Rumi’s Fasting Stomach
What hidden sweetness is found in this empty stomach!
Man is like a lute, neither more nor less.
When the lute’s stomach is full,
It cannot lament, whether high or low.
If your brain and stomach burn from fasting,
Their fire will draw constant lamentation from your breast.
Through that fire you will burn a thousand veils at every instant,
You will ascend a thousand degrees on the Way and in your aspiration.
Keep your stomach empty! Lament like a flute and tell your need to God!
Keep your stomach empty and speak of the mysteries like a reed! [Jalauddin Rumi, Divan: Ghazal 1739, in William Chittick in The Sufi Path of Love: The Spiritual Teachings of Rumi, p. 157].
Lazily we glide through existence, procrastinating and wasting time on our most frivolous passions. Stuffed with trivial, inconsequential fodder, our thoughts idle along, without direction, interrupted only by curiosity for the latest innovation and marketed fad.
Since the prophet said “Fasting is a protection,” lay hold of that, do not cast away this shield before the arrow-shooting carnal soul. [Mystical Poems of Rumi, p. 230].
Is not sobriety the alighting-place of every care? Is not joy banned in anxiety? Fast, for fasting is great gain; the faster drinks the wine of the spirit. [Mystical Poems of Rumi, p. 287].
Must-win games, must-have toys, must-see shows, served as appetizers for must-eat meals, strike fanciful chords of ephemeral pleasures, quickly defecated from our stressful inner chambers.
“Be empty of worrying. Think of who created thought! Why do you stay in prison When the door is so wide open?” [Rumi, in The Essential Rumi by Coleman Barks, p. 3].
At times, we must discipline our spirit as if it were a rebellious child insisting on having its own way. When we need enthusiasm for our soul, to revitalize it for sacred activity, fasting is the prod.
Drink not by way of throat and stomach, sleep not as the result of nights. [Mystical Poems of Rumi, p. 336].
We can easily become accustomed to comforts, and take God’s blessings for granted. We greedily consume our good fortune without appreciating it. Foolishly, we assume that we are owed our blessed affluence. Such spiritual ignorance and intellectual arrogance can greatly benefit from a fast.
Don’t spoil and fatten the ego by giving it the pleasurable experiences it desires, for this will only give it more power over you . . . Because when the “stomach” of the ‘commanding self’ [nafsul-amara] is filled and becomes comfortable, it becomes increasingly insolent and rebellious. Therefore, it is necessary to limit it to bran bread so that this ‘commanding self’ does not become strong, insolent, and rebellious. [Anqaravi, Commentary on Rumi’s, The Prince and the Christian Ascetic (Mathnawi V: 3480)]

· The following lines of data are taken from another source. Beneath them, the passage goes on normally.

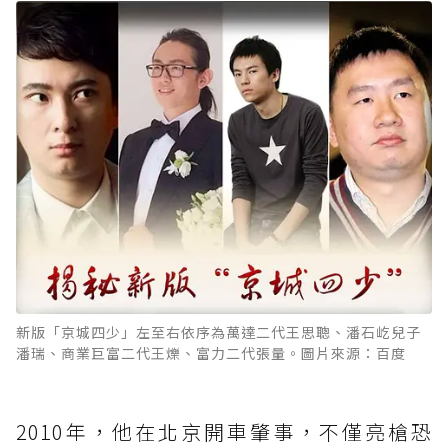
新版「京城四少」左至右依序為萬達二代王思聰、潘石屹兒子
潘瑞、商業巨富二代王爍、富力二代張量。圖片來源：百度
2010年，他在北京開車肇事，不僅亮槍恐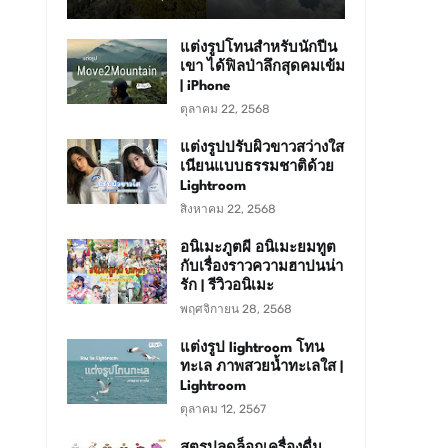
แต่งรูปโทนสำหรับนักปีน
เขา ได้ฟิลป่าลึกสุดคมเข้ม
| iPhone
ตุลาคม 22, 2568
แต่งรูปปรับผิวขาวสว่างใส
เนียนแบบธรรมชาติด้วย
Lightroom
สิงหาคม 22, 2568
อนิเมะภูตผี อนิเมะยมทูต
า
กับเรื่องราวความฮาปนน่า
รัก | รีวิวอนิเมะ
พฤศจิกายน 28, 2568
แต่งรูป lightroom โทน
ทะเล ภาพสวยน้ำทะเลใส |
Lightroom
ตุลาคม 12, 2567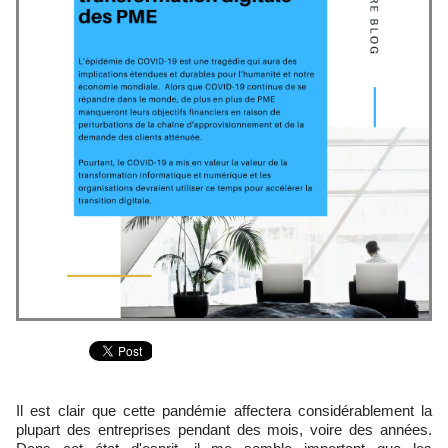
Il est clair que cette pandémie affectera considérablement la
plupart des entreprises pendant des mois, voire des années.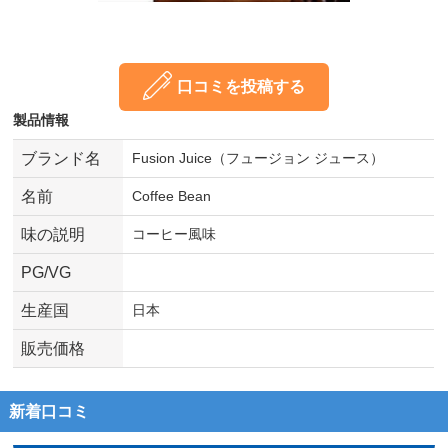
口コミを投稿する
製品情報
ブランド名
Fusion Juice（フュージョン ジュース）
名前
Coffee Bean
味の説明
コーヒー風味
PG/VG
生産国
日本
販売価格
新着口コミ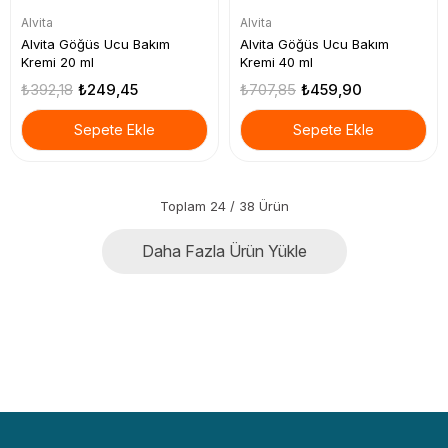
Alvita
Alvita
Alvita Göğüs Ucu Bakım
Alvita Göğüs Ucu Bakım
Kremi 20 ml
Kremi 40 ml
₺392,18
₺249,45
₺707,85
₺459,90
Sepete Ekle
Sepete Ekle
Toplam
24
/
38
Ürün
Daha Fazla Ürün Yükle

Fasting educates the soul. It rehearses lessons innate to our conscience, reminding us of our inherent compassion, hidden beneath layers of overindulgence and lusts. It calls to attention distracted thoughts stripped of emotions by extravagant yet insipid existence. Fasting drills us on a catechism of humility.
Fasting is as our sacrifice,
It is the life out of soul; let us sacrifice all our body,
Since the soul has arrived as guest.
Fortitude is as a sweet cloud, wisdom rains from it,
Because it was in such a month of fortitude
That the Koran arrived
When the carnal soul is in need,
The spirit goes into ascension;
When the gate of the prison is broken, the soul reaches the Beloved [Rumi, Ghazal No. 892 from the Divan-e Shams-e Tabrizi, in Arberry, p. 138]
The emptiness of a fast detains our intellect, confines it and demands attention to the Divine. As awareness of the True Reality increases, we lament our separation from God and cry out for forgiveness. This cry accompanies the universal chorus of repentance that resonates only when we empty ourselves of arrogance and pride.
Be empty of stomach and cry out, in neediness, like the reed flute! Be empty of stomach and tell secrets like the reed pen! [Mystical Poems of Rumi, p. 224].